Just a few of the baby tomatoes that sacrificed their lives.

I was being emotional; he was being logical. (This is usually the case.) And the plants were so scrawny and unhappy looking, I knew he was probably right. First I picked all the green tomatoes and made salsa with this recipe (added a bit of cilantro and habanero, yum!) Then I went in search of new plants. The good thing, I guess, about buying tomato plants in June rather than April is that the plants are farther along. Some even had green tomatoes on them. In some ways that feels like cheating. But I’m impatient—I want my tomatoes, damn it!—so in other ways, it’s just fine.

I couldn’t find any grape tomatoes, unfortunately. In fact, the selection of small tomatoes was pretty, err, small. I bought a yellow pear tomato, which I’d wanted to plant initially but couldn’t find, as well as another brown berry plant and two Sweet 100 cherry tomato plants. I also got a Lemon Boy—a medium-sized yellow tomato—and an Early Girl, which is also supposed to be on the small side. We dumped out the pots, including the soil since it was probably infected with blight, and started over.

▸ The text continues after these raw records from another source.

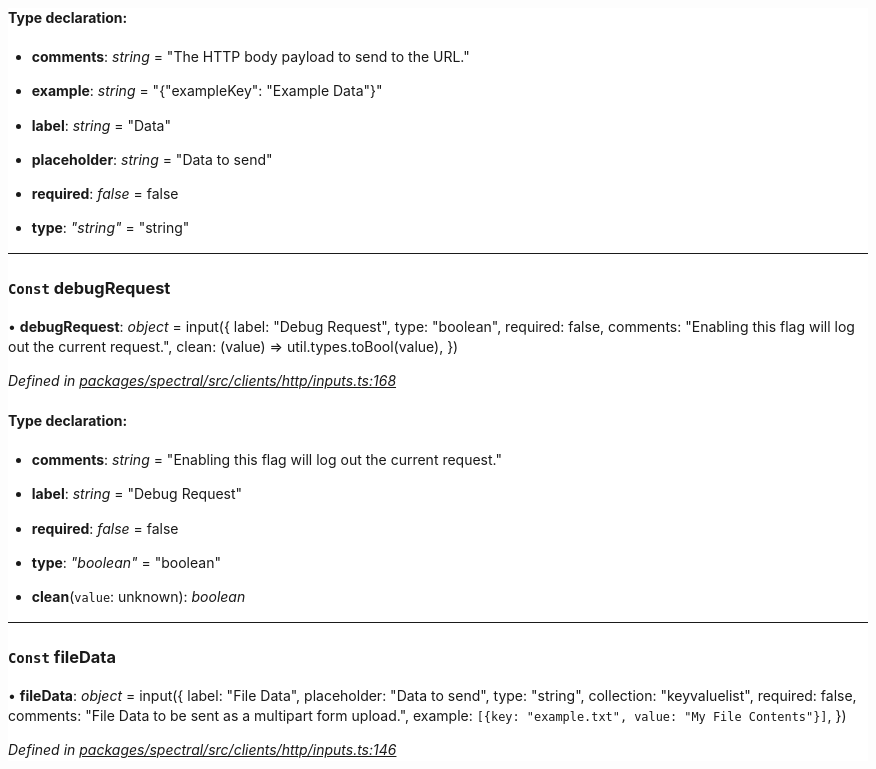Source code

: #### Type declaration:

* **comments**: *string* = "The HTTP body payload to send to the URL."

* **example**: *string* = "{"exampleKey": "Example Data"}"

* **label**: *string* = "Data"

* **placeholder**: *string* = "Data to send"

* **required**: *false* = false

* **type**: *"string"* = "string"

___

### `Const` debugRequest

• **debugRequest**: *object* = input({
  label: "Debug Request",
  type: "boolean",
  required: false,
  comments: "Enabling this flag will log out the current request.",
  clean: (value) => util.types.toBool(value),
})

*Defined in [packages/spectral/src/clients/http/inputs.ts:168](https://github.com/prismatic-io/spectral/blob/v7.6.2/packages/spectral/src/clients/http/inputs.ts#L168)*

#### Type declaration:

* **comments**: *string* = "Enabling this flag will log out the current request."

* **label**: *string* = "Debug Request"

* **required**: *false* = false

* **type**: *"boolean"* = "boolean"

* **clean**(`value`: unknown): *boolean*

___

### `Const` fileData

• **fileData**: *object* = input({
  label: "File Data",
  placeholder: "Data to send",
  type: "string",
  collection: "keyvaluelist",
  required: false,
  comments: "File Data to be sent as a multipart form upload.",
  example: `[{key: "example.txt", value: "My File Contents"}]`,
})

*Defined in [packages/spectral/src/clients/http/inputs.ts:146](https://github.com/prismatic-io/spectral/blob/v7.6.2/packages/spectral/src/clients/http/inputs.ts#L146)*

Speaking of vegetables running amok, a few weeks ago I got tired of the bok choi going nuts and pulled out the remaining plants. They’d all begun to flower and tasted bitter. I added a chive plant to the pot, which is doing well so far. The Swiss chard hasn’t been liking the heat, but I’ve been able to salvage some of it.


The unruly bok choi, just before I wrested it from the earth.

The peppers are finally starting to emerge, which is exciting. The sweet ones are farther along than the hot, but I noticed the first few Hungarian Wax peppers peeping out today…

2 Comments

  1. Justin Amirkhani

    I like tomatoes.
    I can’t grow vegetables.

  2. eriq

    mmm tomatoes. I use to grow tomatoes, green peppers, cantaloupes (though I didn’t know what the hell they were UNTIL they resembled cantaloupes finally), and corn (horrible in a small suburban backyard in Pleasanton.)